フェイシズ

フェイシズ “Faces in the Crowd”

監督:ジュリアン・マニャ

出演:ミラ・ジョヴォヴィッチ、ジュリアン・マクマホン、
   サラ・ウェイン・キャリーズ、マイケル・シャンクス、
   セバスチャン・ロバーツ、デヴィッド・アトラッキ、
   マリアンヌ・フェイスフル

評価:★




 「ブリンク 瞳が忘れない」(94年)を思い出す。同じく視覚障害を扱っているからだ。「ブリンク」のマデリン・ストウは角膜移植の後遺症で実際に見たものをその場で判断できず、しばらく経った後に認識することを強いられる。それに対して『フェイシズ』のミラ・ジョヴォヴィッチは、人の顔だけが認識できなくなる。誰かと対面する度、ころころその顔が変わっていくのだ。相貌失認と呼ぶらしい。恐ろしい障害だ。作り手も恐ろしいと踏んだらしい。スリラーとしてイケる!ところが…。

 ところがしかし、『フェイシズ』はスリラーというよりコメディの匂いの方が断然濃い。

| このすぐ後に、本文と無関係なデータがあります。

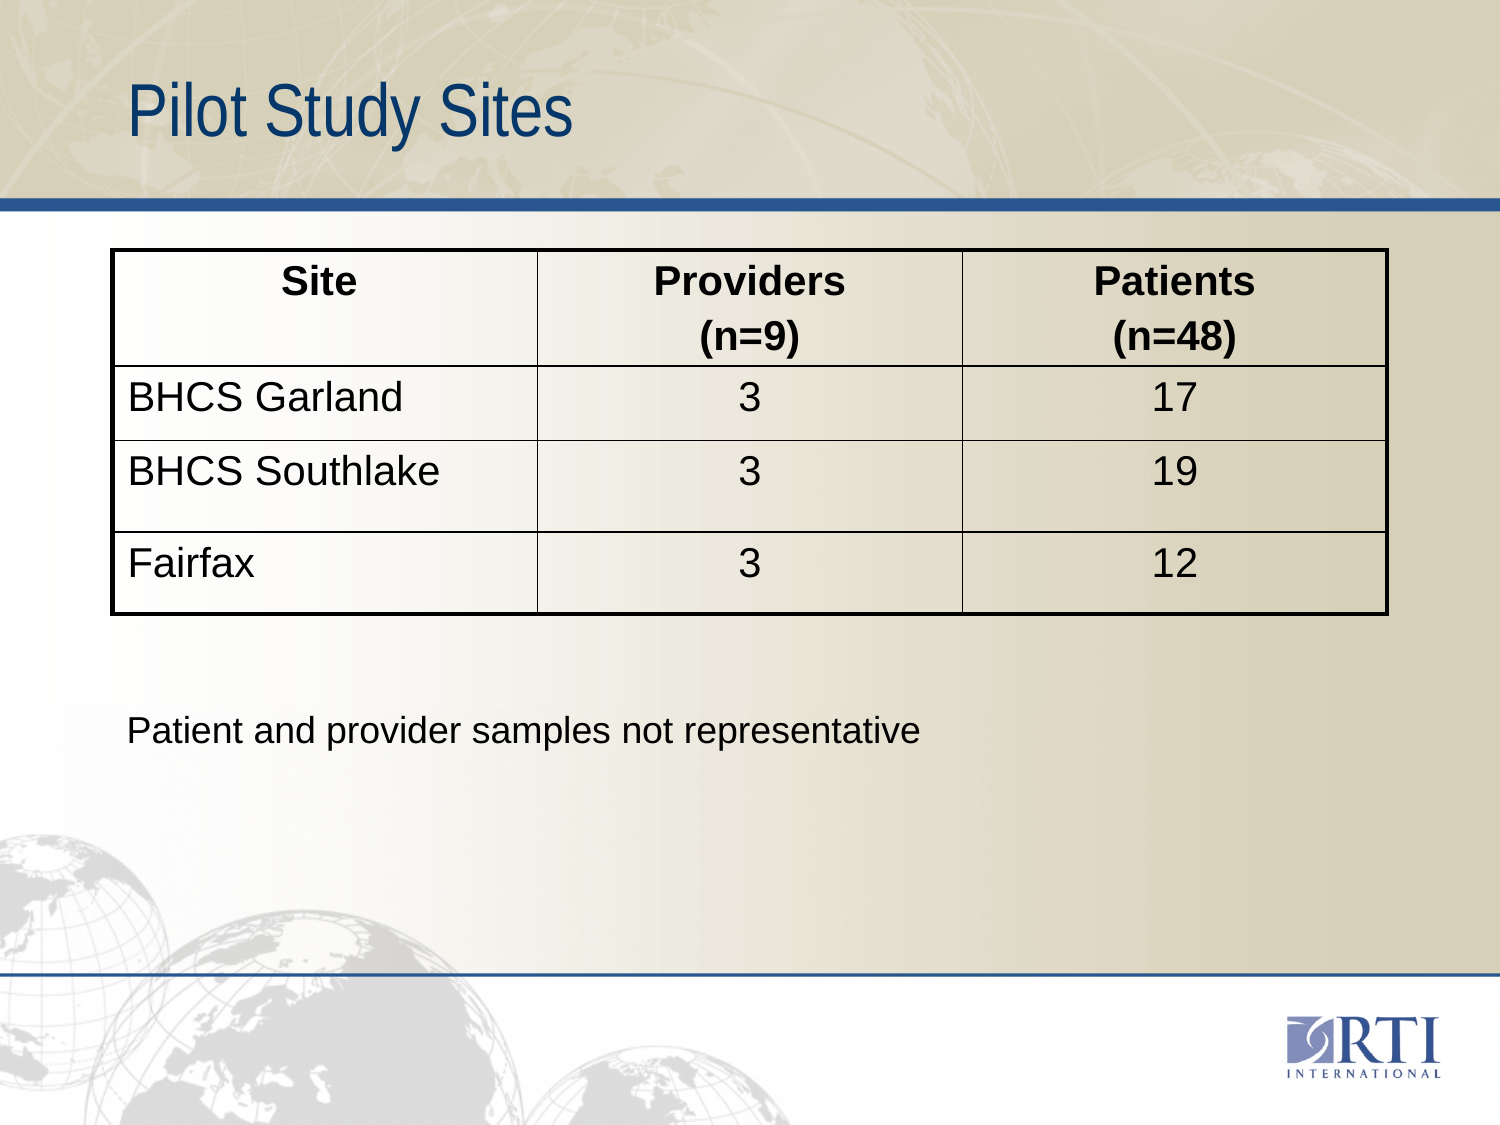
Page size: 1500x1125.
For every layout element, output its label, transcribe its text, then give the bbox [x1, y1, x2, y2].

table_cell 3 [538, 533, 962, 612]
title Pilot Study Sites [112, 37, 1388, 176]
picture [0, 0, 1500, 973]
table_header Site [115, 252, 537, 365]
table_cell 19 [963, 441, 1385, 531]
table_cell 3 [538, 441, 962, 531]
table_cell 3 [538, 367, 962, 440]
table_cell 12 [963, 533, 1385, 612]
table_header Providers (n=9) [538, 252, 962, 365]
table_header Patients (n=48) [963, 252, 1385, 365]
text_box Patient and provider samples not representative [111, 698, 1407, 759]
table_cell BHCS Garland [115, 367, 537, 440]
picture [0, 977, 1500, 1125]
table_cell 17 [963, 367, 1385, 440]
table_cell BHCS Southlake [115, 441, 537, 531]
table_cell Fairfax [115, 533, 537, 612]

場面が切り替わる毎にヒロインには人の顔が違って見えるので、同じ役柄のために役者を大量に揃えなければならない。ちょっと目を離しただけで人の顔がシャッフル。エンドクレジットなんて、同じ役柄名に違う役者名がズラリ。

 もちろん観ている方は顔を覚えられない。これはある意味、ヒロインと同じ相貌失認を体験しているとも取れるのだけれど、同時に物語を把握するために、これは本当は誰なのか、頭を必要以上に捻るハメに…。それがあまりにも長々と続く。ゆえに段々バカバカしくなってきて、どうでも良いという投げた気分を誘発する。

 揃えられた役者たちが、一生芽が出そうにいない、特徴のない顔ばかりで失笑する。ここには役者の顔を眺める楽しみは皆無だ。

 殺人事件の犯人の顔を知っているヒロインには、会う男たちが皆、犯人に見える。この状況に打ち勝つには障害に慣れて、人の本当の姿を見分けなければならない。状況は極めて深刻。でも、恋人とセックスする度に顔が変わることを喜んだり、男たちの尻を眺めて判断しようとしたり、恋人に顔が分かると嘘をついてスリルを得たり、意外に愉しんでもいる。ヒロインに惚れた刑事も、障害を利用してお近づきになろうとする。催眠術を事件解決の足掛かりにするという遊びまで出てくる。

 ヒロインにはどういうわけだか刑事の顔はずっと同じに見える(本来の顔が分かる)。その理由が可笑しい。その前に声で判断できるだろうという突っ込みどころ以上に可笑しい。しかもこれが、クライマックスの伏線になっている。頭のネジが緩んだような設定に脱力必至だ。

 ジョヴォヴィッチは平凡な役柄だと途端に輝きが失せる。アニメーション的容姿はノーマルの敵。さっさとゾンビ退治に戻るが良い。いや、鏡に映るジョヴォヴィッチじゃない女優たちに較べたら、断然魅力的なのだけど…。